Intra-uteriene positie beïnvloedt anatomie en gedrag van konijnen

Inleiding

Bij zoogdieren kan de positie van een embryo in de baarmoeder invloed hebben op de ontwikkeling van lichaamskenmerken en gedrag. Deze studie richtte zich op huishoudkonijnen en onderzocht of het verschil maakt of een vrouwtje in de baarmoeder ligt naast twee mannetjes, één mannetje of geen mannetje. Hierbij werd specifiek gekeken naar anatomische kenmerken en bepaald gedrag in de volwassen fase.


Onderzoek

Konijnenvrouwtjes werden chirurgisch zo behandeld dat slechts één hoorntje van de baarmoeder actief was (unilaterale ovariectomie). Nadat ze werpten hadden, kon op basis van volgorde en geslacht van de nestgenoten bepaald worden welke jongen aan hoeveel mannelijke foetussen grenzend waren:

  • Vrouwtjes naast twee mannetjes (2 M)

  • Vrouwtjes naast één mannetje (1 M)

  • Vrouwtjes zonder mannelijk buur-foetus (0 M)

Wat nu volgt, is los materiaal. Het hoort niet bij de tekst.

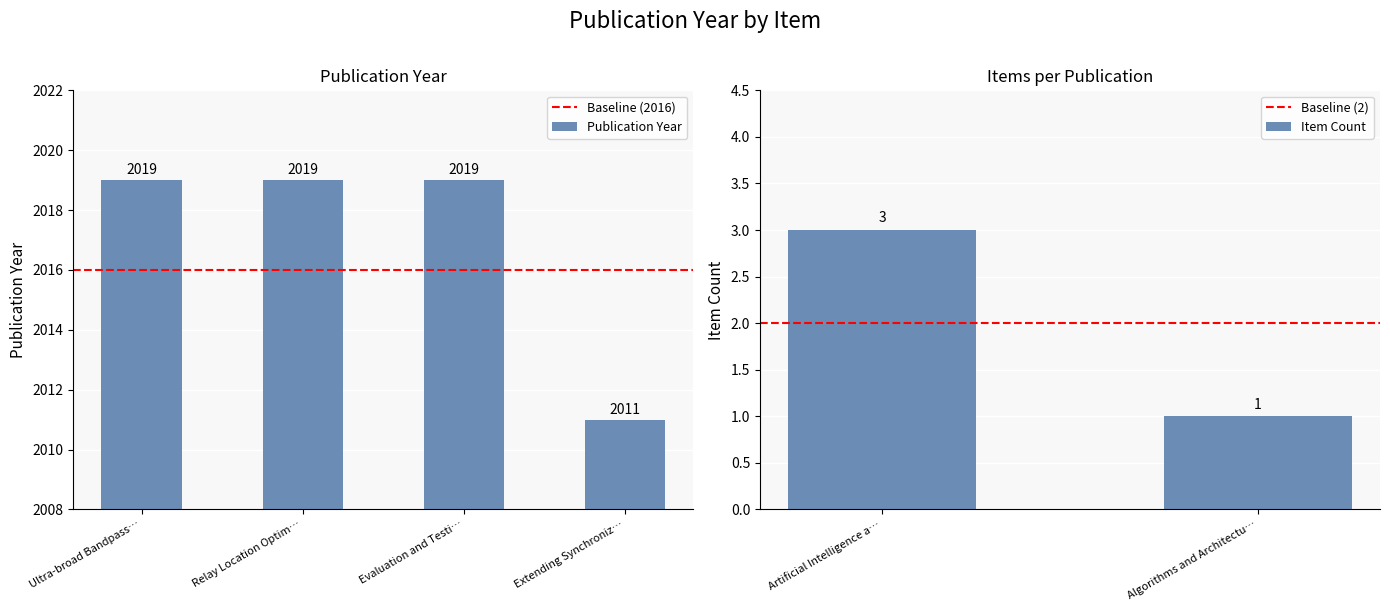

The value of Publication Year at Relay Location Optim… is 2019. True or false?

True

Bij de geboortes en op 180 dagen daarna werd de anogenitale afstand (AGD) gemeten, als indicator voor masculinisatie. Verder werd bij volwassen vrouwtjes de frequentie gemeten waarmee ze “chin marking” gedrag vertoonden—een manier om geur te verspreiden via de kin.


Resultaten

Anogenitale afstand (AGD):

  • Bij geboorte was de AGD betrouwbaar om het geslacht te onderscheiden: mannelijke konijnen hadden een grotere AGD dan vrouwelijke.

  • Vrouwtjes uit de 2 M‑categorie hadden bij geboorte een duidelijk grotere AGD dan de 1 M- en 0 M-groepen.

  • Dit verschil bleef zichtbaar op 180 dagen leeftijd: volwassen vrouwtjes uit 2 M-pups hadden de grootste AGD.

Gedrag – kinmarkering (“chin marking”):

  • Volwassen vrouwtjes met een intra-uteriene positie naast twee mannetjes brachten vaker geurmarkeringen aan door met de kin langs oppervlakken te strijken.

  • Deze vrouwelijke konijnen vertoonden een frequentie van kinmarkering die vergelijkbaar was met die van mannetjes, en significant hoger dan bij 1 M- of 0 M‑vrouwtjes.


Conclusie

De positie in de baarmoeder blijkt van invloed op zowel de anatomische ontwikkeling als later gedrag bij konijnen. Vrouwtjes die tijdens de embryonale ontwikkeling naast twee mannetjes lagen (2 M) vertoonden kenmerken van masculinisatie: grotere anogenitale afstand en verhoogde geurmarkering via de kin. Deze resultaten laten zien dat hormonale invloed van mannelijke foetussen in de baarmoeder effect heeft op vrouwelijke nakomelingen, zowel anatomisch als gedragsmatig.


Bronvermelding

Bánszegi, O., Altbäcker, V. & Bilkó, Á. (2009). Intrauterine position influences anatomy and behavior in domestic rabbits. Physiology & Behavior, 98(3), 258–262.